Горе, которое я испытываю сейчас из-за мамы, другое — оно более размытое, не такое концентрированное. Но можно ли сказать, какое горе лучше? Что выбрать, если бы такой выбор был возможен: смерть от десяти сильнейших ударов молотком по голове, каждый из которых причиняет вам невыносимую боль, но гарантирует быстрый конец, или медленное угасание от методичного отравления регулярными дозами ртути?
Не знаю, что я выбрал бы для себя. С родителями же у меня есть право испытать оба варианта. Королевский выбор, в некотором роде.
Вот такой я проклятый король.
Пять
Остатки
Не желаю забывать. Хочу помнить всё. Хорошее, плохое, хочу, чтобы у меня в голове, в материнском сердце хранилось всё. Чтобы Альцгеймер отнял у меня все это, вскрыл меня, искромсал, отнял все, что есть у меня самого драгоценного, — нет, ни за что! Ведь он не память у меня отнимает, этот чертов Альцгеймер, нет — день за днем он лишает меня моей души. Душа покидает мое еще живое тело.
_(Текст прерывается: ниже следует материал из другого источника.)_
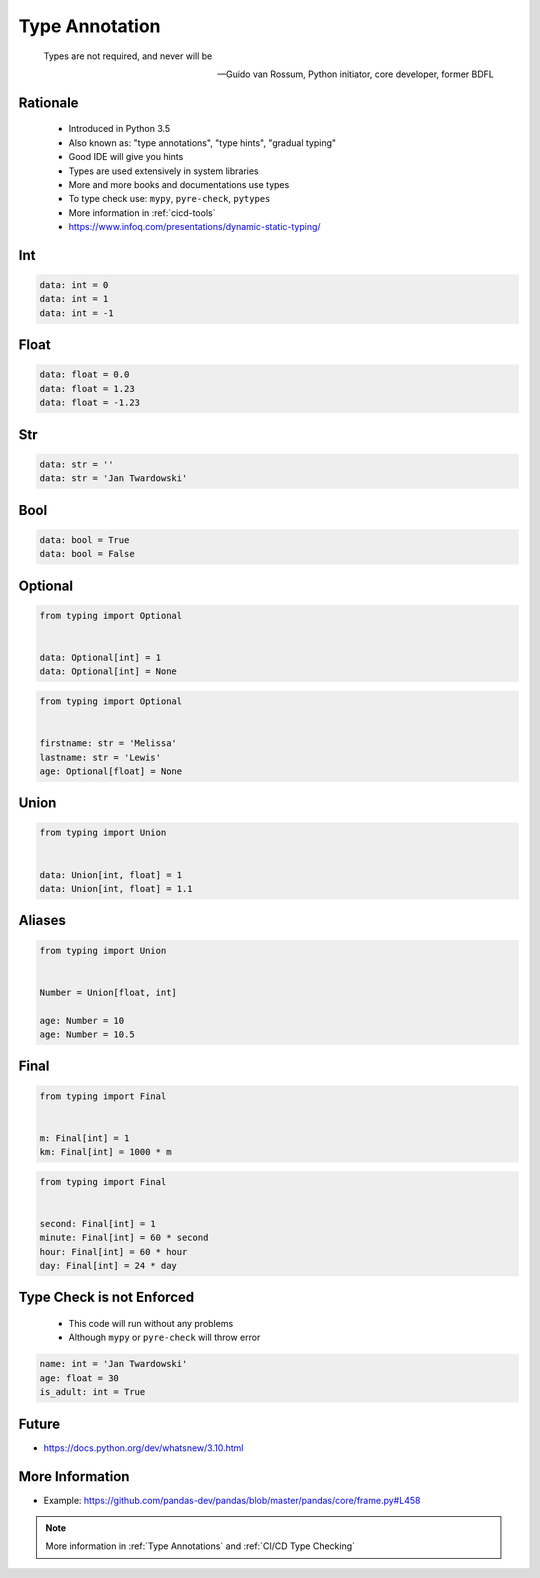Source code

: .. _Type Annotation:

***************
Type Annotation
***************


.. epigraph::

    Types are not required, and never will be

    -- Guido van Rossum, Python initiator, core developer, former BDFL


Rationale
=========
.. highlights::
    * Introduced in Python 3.5
    * Also known as: "type annotations", "type hints", "gradual typing"
    * Good IDE will give you hints
    * Types are used extensively in system libraries
    * More and more books and documentations use types
    * To type check use: ``mypy``, ``pyre-check``, ``pytypes``
    * More information in :ref:`cicd-tools`
    * https://www.infoq.com/presentations/dynamic-static-typing/

.. versionadded:: 3.5
    :pep:`484` -- Type Hints

.. versionadded:: 3.6
    :pep:`526` -- Syntax for Variable Annotations

.. versionadded:: 3.8
    :pep:`544` -- Protocols: Structural subtyping (static duck typing)


Int
===
.. code-block:: python

    data: int = 0
    data: int = 1
    data: int = -1


Float
=====
.. code-block:: python

    data: float = 0.0
    data: float = 1.23
    data: float = -1.23


Str
===
.. code-block:: python

    data: str = ''
    data: str = 'Jan Twardowski'


Bool
====
.. code-block:: python

    data: bool = True
    data: bool = False


Optional
========
.. code-block:: python

    from typing import Optional


    data: Optional[int] = 1
    data: Optional[int] = None

.. code-block:: python

    from typing import Optional


    firstname: str = 'Melissa'
    lastname: str = 'Lewis'
    age: Optional[float] = None


Union
=====
.. code-block:: python

    from typing import Union


    data: Union[int, float] = 1
    data: Union[int, float] = 1.1


Aliases
=======
.. code-block:: python

    from typing import Union


    Number = Union[float, int]

    age: Number = 10
    age: Number = 10.5


Final
=====
.. versionadded:: Python 3.8
    :pep:`591` -- Adding a final qualifier to typing

.. code-block:: python

    from typing import Final


    m: Final[int] = 1
    km: Final[int] = 1000 * m

.. code-block:: python

    from typing import Final


    second: Final[int] = 1
    minute: Final[int] = 60 * second
    hour: Final[int] = 60 * hour
    day: Final[int] = 24 * day


Type Check is not Enforced
==========================
.. highlights::
    * This code will run without any problems
    * Although ``mypy`` or ``pyre-check`` will throw error

.. code-block:: python

    name: int = 'Jan Twardowski'
    age: float = 30
    is_adult: int = True


Future
======
* https://docs.python.org/dev/whatsnew/3.10.html

.. versionadded:: Python 3.10
    :pep:`604` -- Allow writing union types as X | Y

.. versionadded:: Python 3.10
    :pep:`645` -- Allow writing optional types as x?

.. code-block:: python
    :caption: Union and Optional before Python 3.10

    from typing import Union, Optional


    age: Union[int, float] = 1337
    age: Optional[int] = 1337

.. code-block:: python
    :force:

    age: int|float = 1337
    age: int|None = 1337
    age: int? = 1337

.. code-block:: python
    :caption: Result of this expression would then be valid in isinstance() and issubclass()
    :force:

    isinstance(1337, int|float)
    isinstance(1337, int|None)
    isinstance(1337, int?)


More Information
================
* Example: https://github.com/pandas-dev/pandas/blob/master/pandas/core/frame.py#L458

.. note:: More information in :ref:`Type Annotations` and :ref:`CI/CD Type Checking`
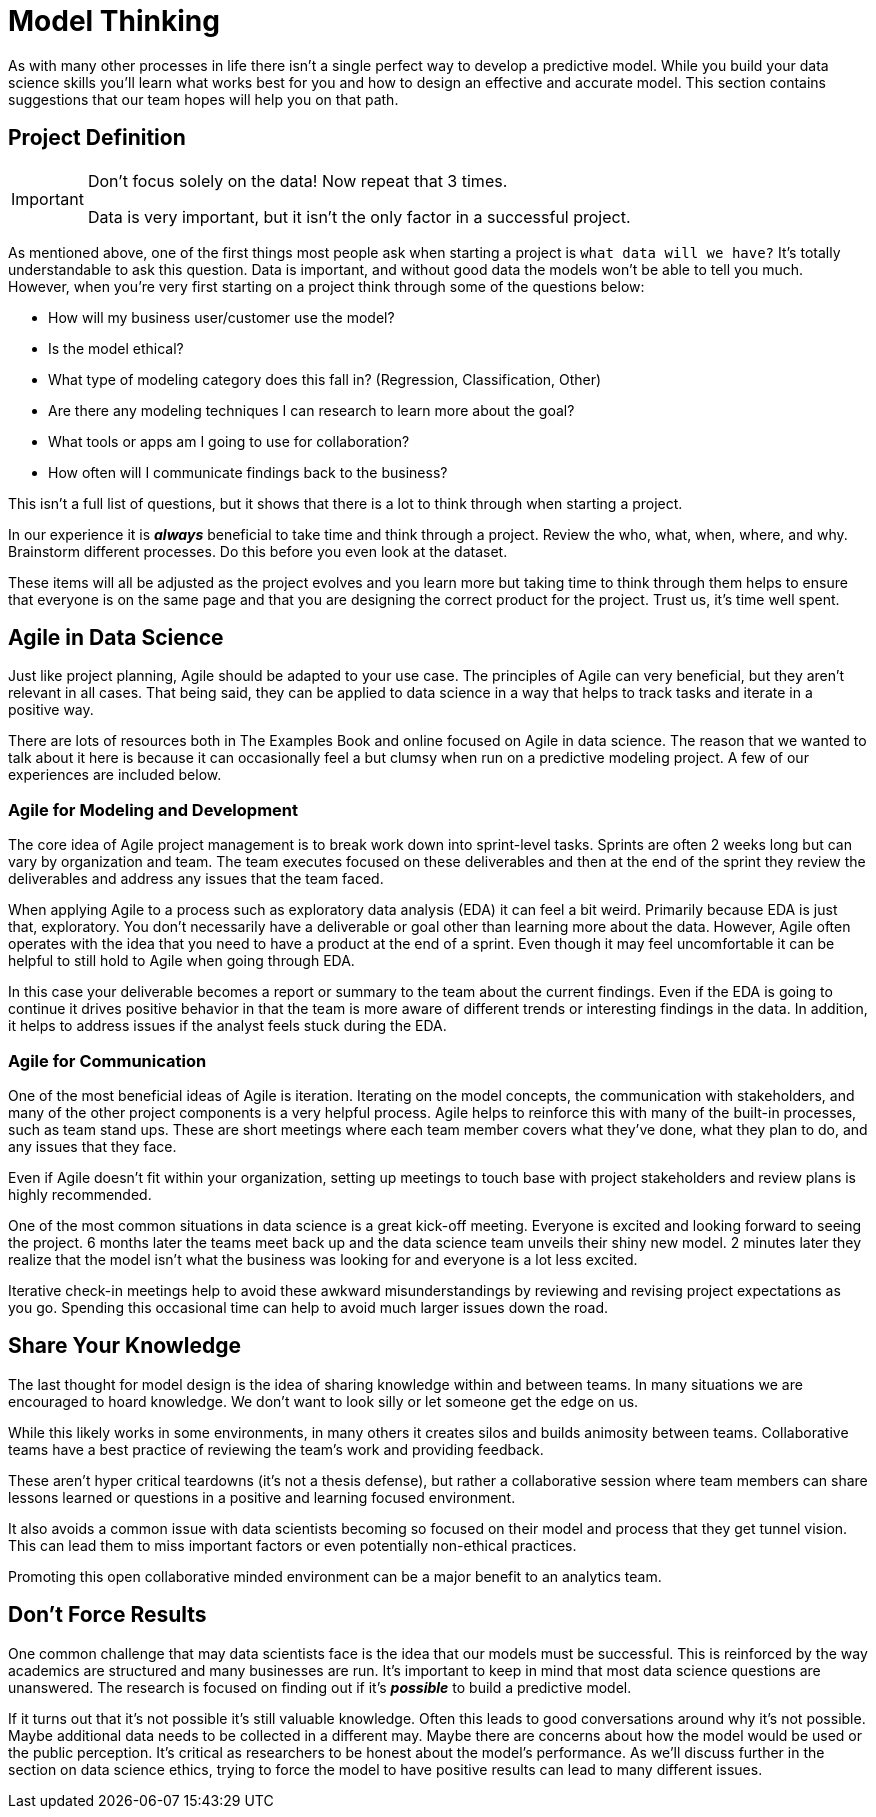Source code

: = Model Thinking

As with many other processes in life there isn't a single perfect way to develop a predictive model. While you build your data science skills you'll learn what works best for you and how to design an effective and accurate model. This section contains suggestions that our team hopes will help you on that path. 

== Project Definition 

[IMPORTANT]
====
Don't focus solely on the data! Now repeat that 3 times. 

Data is very important, but it isn't the only factor in a successful project. 
====

As mentioned above, one of the first things most people ask when starting a project is `what data will we have?` It's totally understandable to ask this question. Data is important, and without good data the models won't be able to tell you much. However, when you're very first starting on a project think through some of the questions below:

* How will my business user/customer use the model?
* Is the model ethical?
* What type of modeling category does this fall in? (Regression, Classification, Other)
* Are there any modeling techniques I can research to learn more about the goal?
* What tools or apps am I going to use for collaboration?
* How often will I communicate findings back to the business?

This isn't a full list of questions, but it shows that there is a lot to think through when starting a project. 

In our experience it is *_always_* beneficial to take time and think through a project. Review the who, what, when, where, and why. Brainstorm different processes. Do this before you even look at the dataset. 

These items will all be adjusted as the project evolves and you learn more but taking time to think through them helps to ensure that everyone is on the same page and that you are designing the correct product for the project. Trust us, it's time well spent. 

== Agile in Data Science

Just like project planning, Agile should be adapted to your use case. The principles of Agile can very beneficial, but they aren't relevant in all cases. That being said, they can be applied to data science in a way that helps to track tasks and iterate in a positive way. 

There are lots of resources both in The Examples Book and online focused on Agile in data science. The reason that we wanted to talk about it here is because it can occasionally feel a but clumsy when run on a predictive modeling project. A few of our experiences are included below. 

=== Agile for Modeling and Development

The core idea of Agile project management is to break work down into sprint-level tasks. Sprints are often 2 weeks long but can vary by organization and team. The team executes focused on these deliverables and then at the end of the sprint they review the deliverables and address any issues that the team faced. 

When applying Agile to a process such as exploratory data analysis (EDA) it can feel a bit weird. Primarily because EDA is just that, exploratory. You don't necessarily have a deliverable or goal other than learning more about the data. However, Agile often operates with the idea that you need to have a product at the end of a sprint. Even though it may feel uncomfortable it can be helpful to still hold to Agile when going through EDA. 

In this case your deliverable becomes a report or summary to the team about the current findings. Even if the EDA is going to continue it drives positive behavior in that the team is more aware of different trends or interesting findings in the data. In addition, it helps to address issues if the analyst feels stuck during the EDA. 

=== Agile for Communication

One of the most beneficial ideas of Agile is iteration. Iterating on the model concepts, the communication with stakeholders, and many of the other project components is a very helpful process. Agile helps to reinforce this with many of the built-in processes, such as team stand ups. These are short meetings where each team member covers what they've done, what they plan to do, and any issues that they face. 

Even if Agile doesn't fit within your organization, setting up meetings to touch base with project stakeholders and review plans is highly recommended. 

One of the most common situations in data science is a great kick-off meeting. Everyone is excited and looking forward to seeing the project. 6 months later the teams meet back up and the data science team unveils their shiny new model. 2 minutes later they realize that the model isn't what the business was looking for and everyone is a lot less excited.

Iterative check-in meetings help to avoid these awkward misunderstandings by reviewing and revising project expectations as you go. Spending this occasional time can help to avoid much larger issues down the road. 

== Share Your Knowledge 

The last thought for model design is the idea of sharing knowledge within and between teams. In many situations we are encouraged to hoard knowledge. We don't want to look silly or let someone get the edge on us. 

While this likely works in some environments, in many others it creates silos and builds animosity between teams. Collaborative teams have a best practice of reviewing the team's work and providing feedback. 

These aren't hyper critical teardowns (it's not a thesis defense), but rather a collaborative session where team members can share lessons learned or questions in a positive and learning focused environment. 

It also avoids a common issue with data scientists becoming so focused on their model and process that they get tunnel vision. This can lead them to miss important factors or even potentially non-ethical practices. 

Promoting this open collaborative minded environment can be a major benefit to an analytics team. 

== Don't Force Results

One common challenge that may data scientists face is the idea that our models must be successful. This is reinforced by the way academics are structured and many businesses are run. It's important to keep in mind that most data science questions are unanswered. The research is focused on finding out if it's *_possible_* to build a predictive model. 

If it turns out that it's not possible it's still valuable knowledge. Often this leads to good conversations around why it's not possible. Maybe additional data needs to be collected in a different may. Maybe there are concerns about how the model would be used or the public perception. It's critical as researchers to be honest about the model's performance. As we'll discuss further in the section on data science ethics, trying to force the model to have positive results can lead to many different issues. 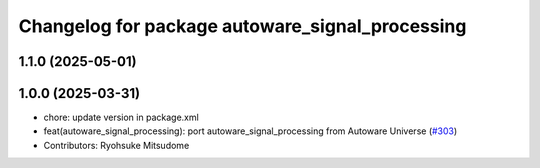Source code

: ^^^^^^^^^^^^^^^^^^^^^^^^^^^^^^^^^^^^^^^^^^^^^^^^
Changelog for package autoware_signal_processing
^^^^^^^^^^^^^^^^^^^^^^^^^^^^^^^^^^^^^^^^^^^^^^^^

1.1.0 (2025-05-01)
------------------

1.0.0 (2025-03-31)
------------------
* chore: update version in package.xml
* feat(autoware_signal_processing): port autoware_signal_processing from Autoware Universe (`#303 <https://github.com/autowarefoundation/autoware_core/issues/303>`_)
* Contributors: Ryohsuke Mitsudome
Доктор Альцгеймер — это доктор Франкенштейн наоборот: он выдирает душу из совершенно живого тела, тогда как тот сумасшедший ученый вкладывал ее в мертвую оболочку. И я не желаю. Я против. Я хочу сохранить все воспоминания, каждую секунду моей жизни. Не хочу, чтобы оказалось, что я прожила ее напрасно. Хочу помнить. Это мое право. На худой конец, я разрешаю Альцгеймеру забрать у меня все хорошее, все, что он захочет, пусть оставит мне только самое плохое, самые тяжелые воспоминания, которые обычно стараешься забыть. Я согласна хранить в памяти только самое ужасное, пусть только он оставит мне хоть что-то. Я хочу помнить. И пожалуйста — в правильной последовательности.
Хочу помнить самое первое мое воспоминание, мои слезы и страх, когда мама в первый раз оставила меня, бросила, как подумала я тогда, в детском саду.
Хочу помнить, как я прищемила палец кухонной дверью, и у меня сходил ноготь.
Хочу помнить мертвое тельце моего котенка, которое я нашла однажды летом на пустыре за домом; он пропал незадолго до этого, но в его остекленевших глазках уже копошились мухи.
Хочу помнить, как разозлилась, когда узнала, что у меня будет сестричка, помнить свою ненависть к этому маленькому существу, незаконно вторгшемуся в мою жизнь, ненависть, которая жила во мне месяцы, если не годы, прежде чем окончательно исчезла.